ページ抜粋:
---*---

コラム

投票直前の今、最も感染リスクが高いのはトランプ派集会

2020年10月13日(火)19時30分

冷静に考えれば、そうした政治集会では、大統領から直接感染する可能性は少ないでしょう。ですが、この種の集会というのは「最も気にしない人」が集結しているというのは間違いないわけで、リスクは相当に高いイベントになります。そうなると「接戦州における投票行動未決定者」がそんな集会に行くとは考えられません。また集会に行く熱心なトランプ信者の声が、無党派層に届くとも思えません。

まだ最終的な情勢判断をするには早いですが、コロナ禍を利用して強気の姿勢をアピールするトランプ大統領の戦術は、それほど効果はないのではないかと思えるのです。ただ、大統領はこの選挙戦の最終局面においては、無党派層つまり未決定層へのアピールではなく、極端な立場を取るコア支持層を固めることに躍起になっています。こうなると、孤立感を強めるそうしたグループが、大統領に煽られて暴力沙汰などを起こすことが真剣に心配されます。

---*---

表示データ:
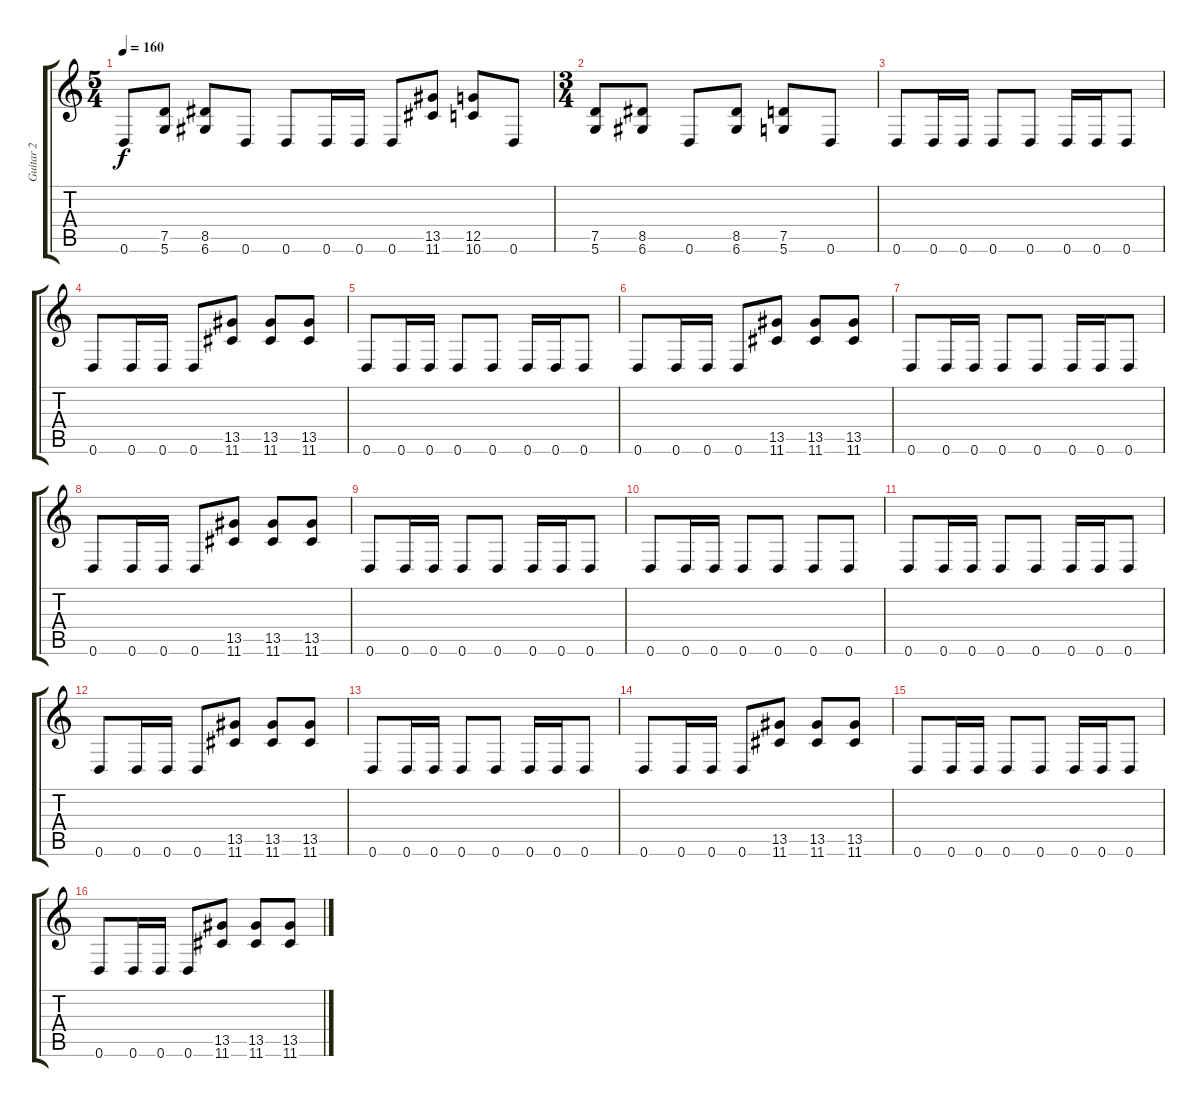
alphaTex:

---*---

出題 1:
トランプ派集会についてのコラムによると、大統領は選挙戦の最終局面で何を固めることに躍起になっているか。
出題 2:
トランプ派集会についてのコラムから、「まだ最終的な情勢判断をするに」を含む箇所で始め、「すことが真剣に心配されます。」の後で終わる部分を一字一句変えずに引用せよ。

正解 1:
極端な立場を取るコア支持層。

正解 2:
まだ最終的な情勢判断をするには早いですが、コロナ禍を利用して強気の姿勢をアピールするトランプ大統領の戦術は、それほど効果はないのではないかと思えるのです。ただ、大統領はこの選挙戦の最終局面においては、無党派層つまり未決定層へのアピールではなく、極端な立場を取るコア支持層を固めることに躍起になっています。こうなると、孤立感を強めるそうしたグループが、大統領に煽られて暴力沙汰などを起こすことが真剣に心配されます。